[Fonte]
# # # # #
19 julho 2014
Direitos e privilégios
Claro que é preciso distinguir entre direitos e privilégios. O problema, na verdade, está em confundir os direitos com privilégios e os privilégios com direitos.
Os verdadeiros
privilégios são de poucos e, porque de poucos, tendem à intangibilidade, como
se fossem direitos adquiridos para sempre. Estão rodeados de secretismo,
eriçados de muros de silêncio e bem escondidos das vistas alheias no meio de um
denso arvoredo. Quem tente esquadrinhá-los, frequentemente é recambiado como intruso.
O último número da revista Visão dá
uma ideia dessa dificuldade.
A situação
contrária é a mais comum e a que tem actualmente mais encarniçados denunciadores.
Diz respeito aos melhores salários dos funcionários públicos, em relação aos
trabalhadores do sector privado; ao seu melhor sistema de saúde; ao seu beneficiado
regime de reforma.
# # # # #
[Tarefa proposta 1] Extraia da fonte, sem qualquer alteração, o trecho que vai de "Diz respeito aos" a "regime de reforma.".
[Tarefa proposta 2] Segundo o texto sobre direitos e privilégios, porque é que os verdadeiros privilégios tendem à intangibilidade?
Os registos constituem material independente da fonte.

[Registos]
# # # # #
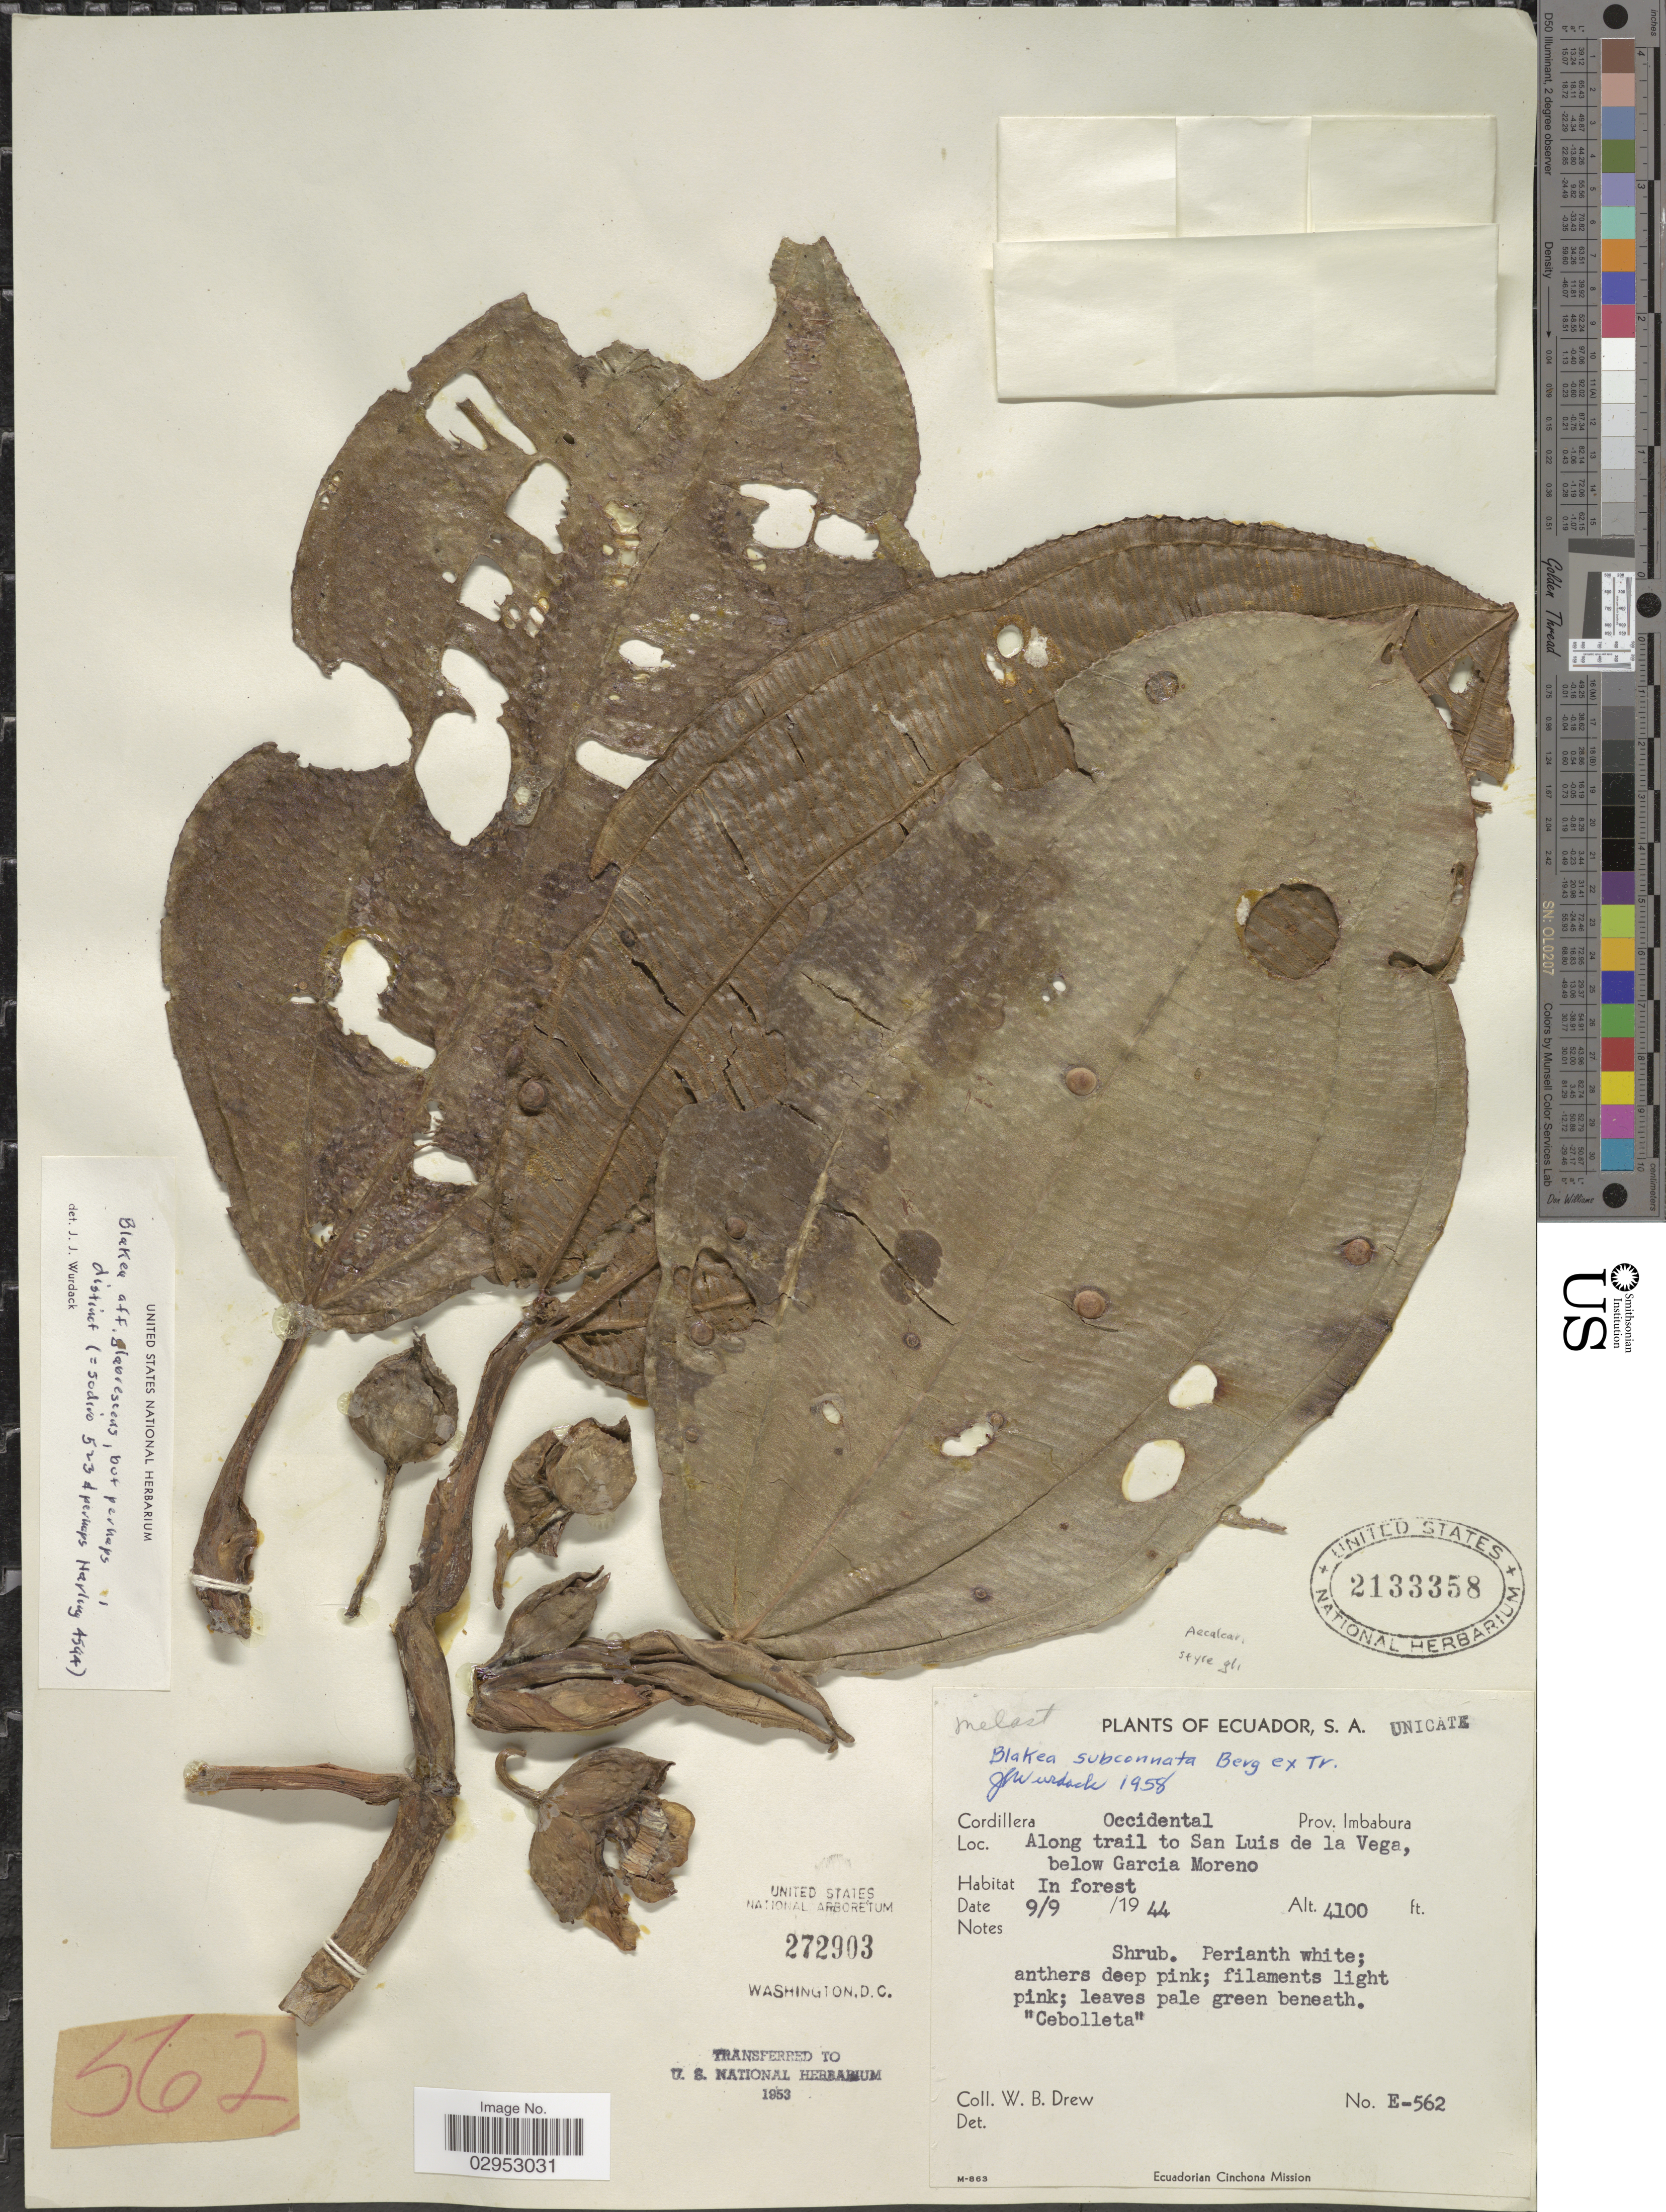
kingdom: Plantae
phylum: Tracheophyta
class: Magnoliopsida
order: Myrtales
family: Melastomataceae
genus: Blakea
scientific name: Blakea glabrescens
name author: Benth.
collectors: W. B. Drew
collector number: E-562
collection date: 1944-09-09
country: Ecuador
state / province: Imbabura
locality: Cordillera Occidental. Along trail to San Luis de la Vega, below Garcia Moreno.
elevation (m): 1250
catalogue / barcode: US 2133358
# # # # #
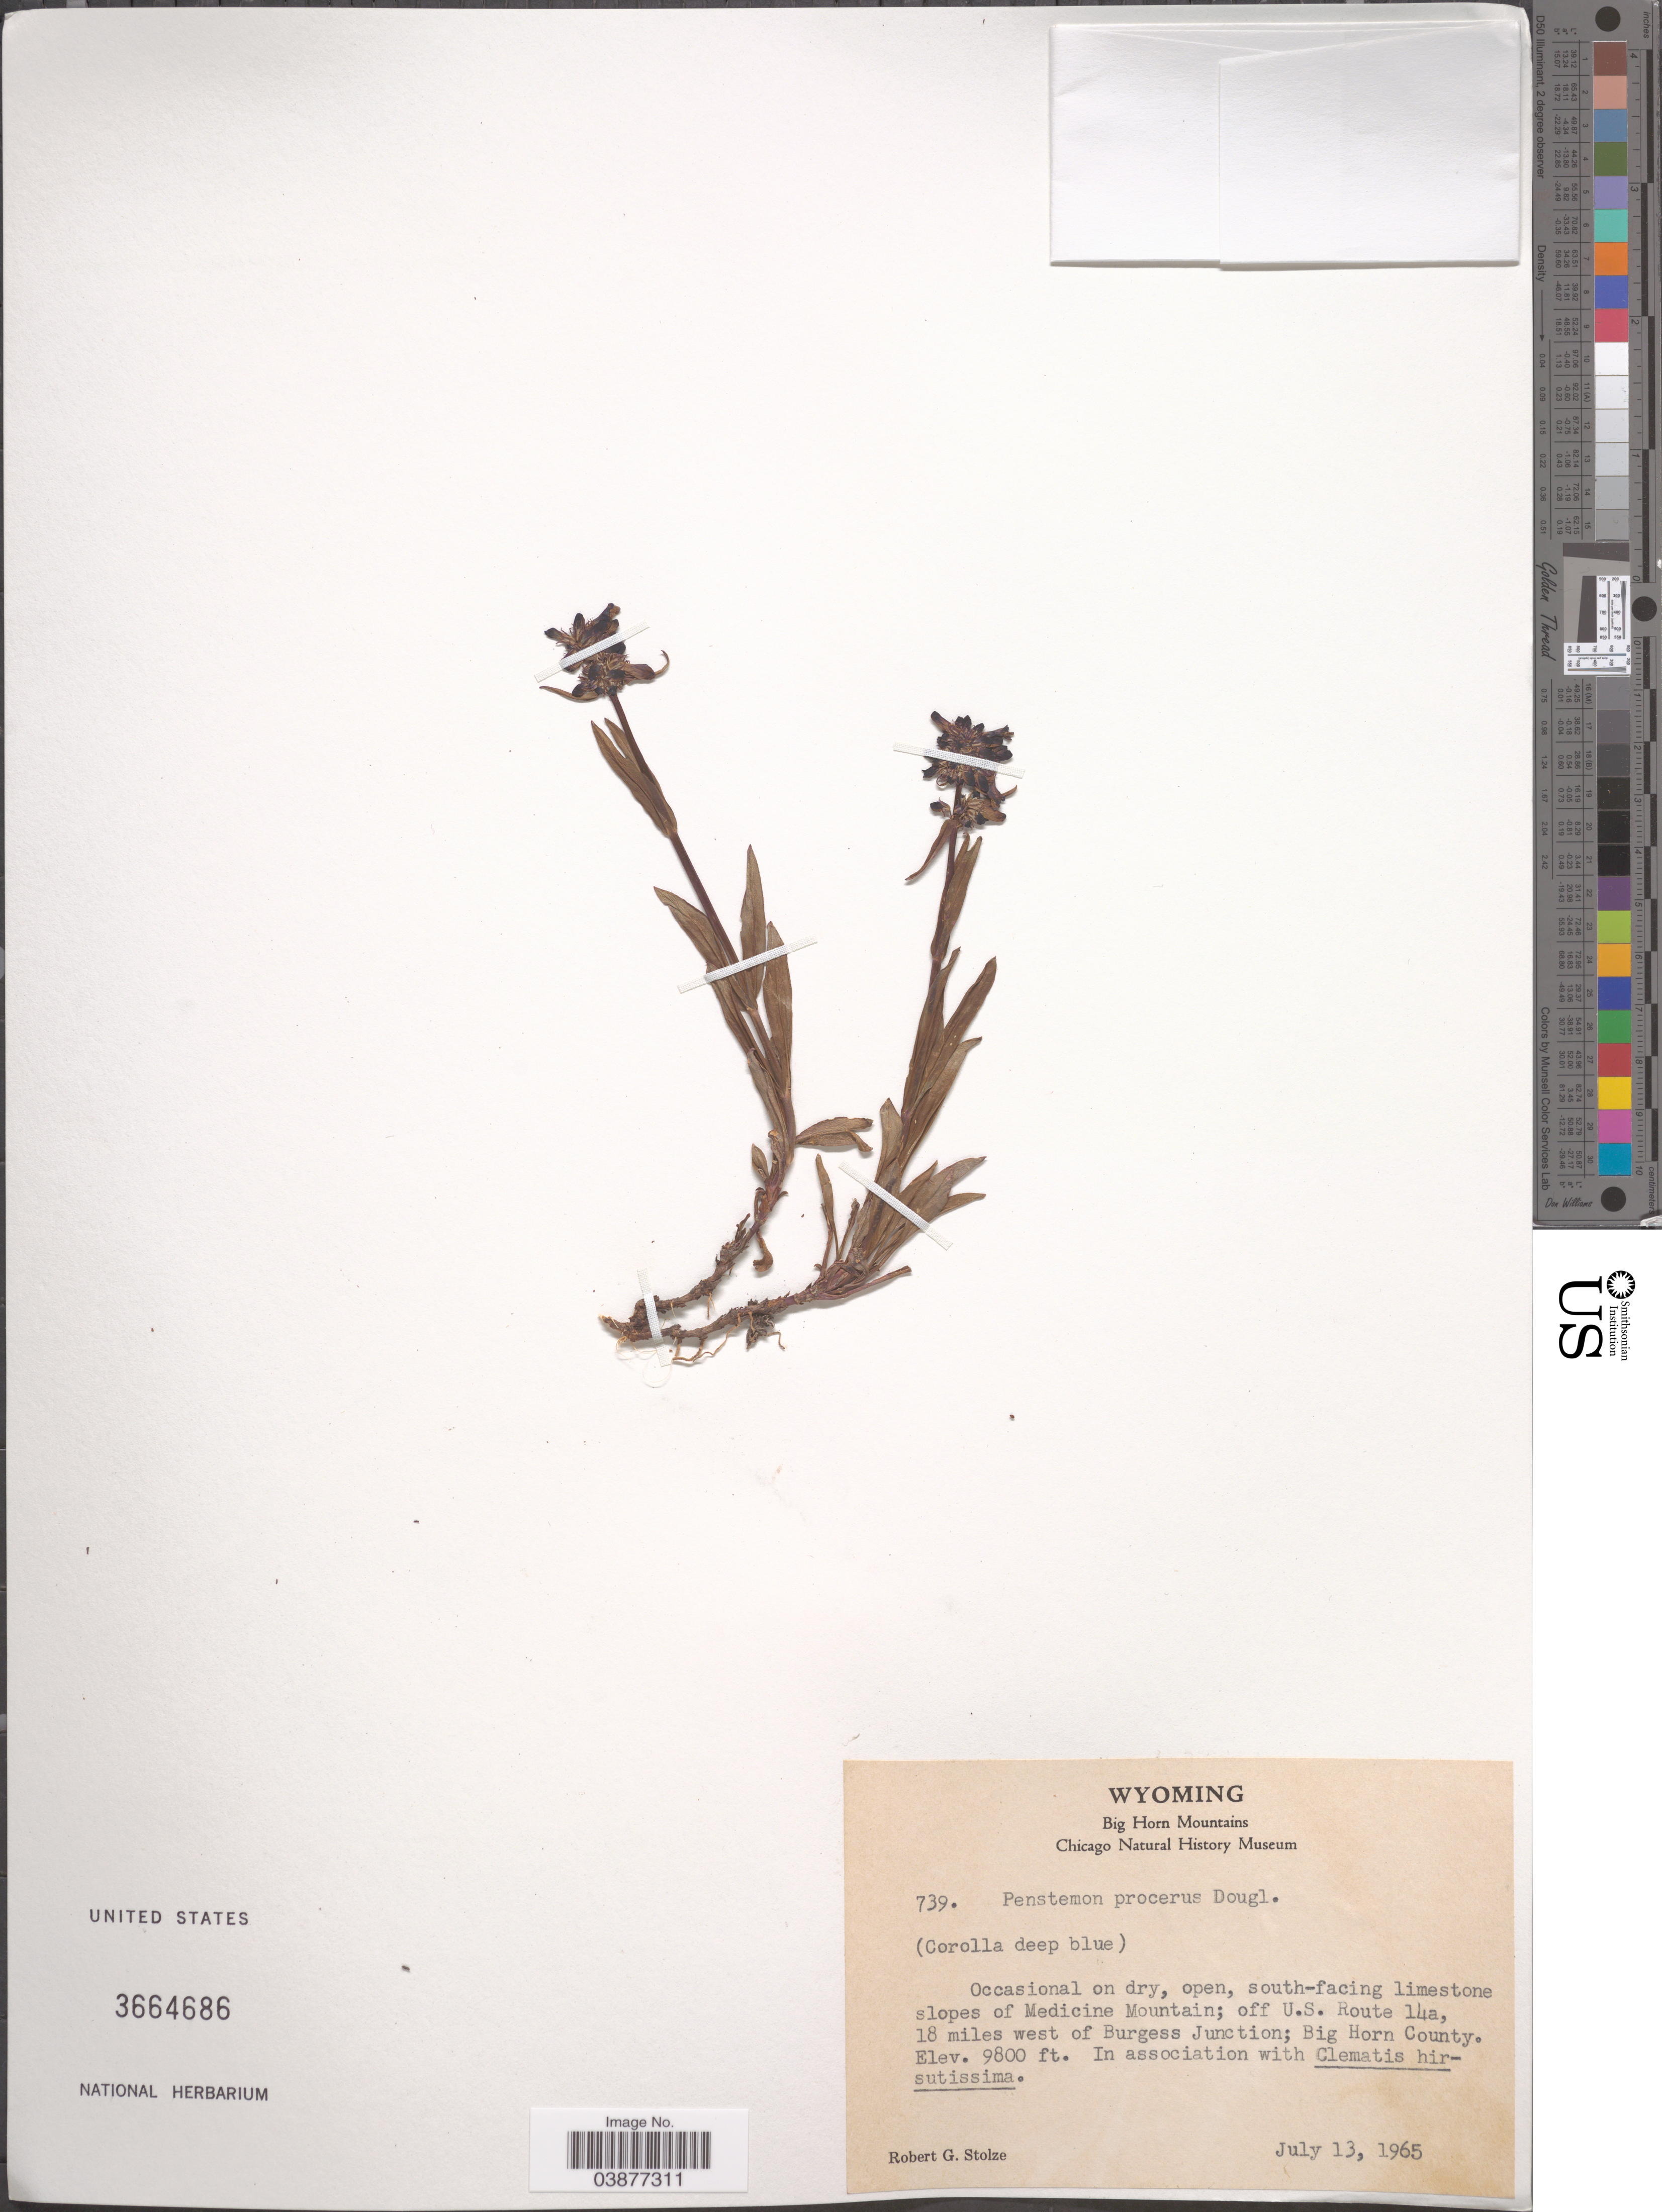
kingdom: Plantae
# # # # #
[Resposta 1]
Diz respeito aos melhores salários dos funcionários públicos, em relação aos
trabalhadores do sector privado; ao seu melhor sistema de saúde; ao seu beneficiado
regime de reforma.

[Resposta 2] Os verdadeiros privilégios tendem à intangibilidade porque pertencem a poucos. Por essa razão, comportam-se como se fossem direitos adquiridos para sempre.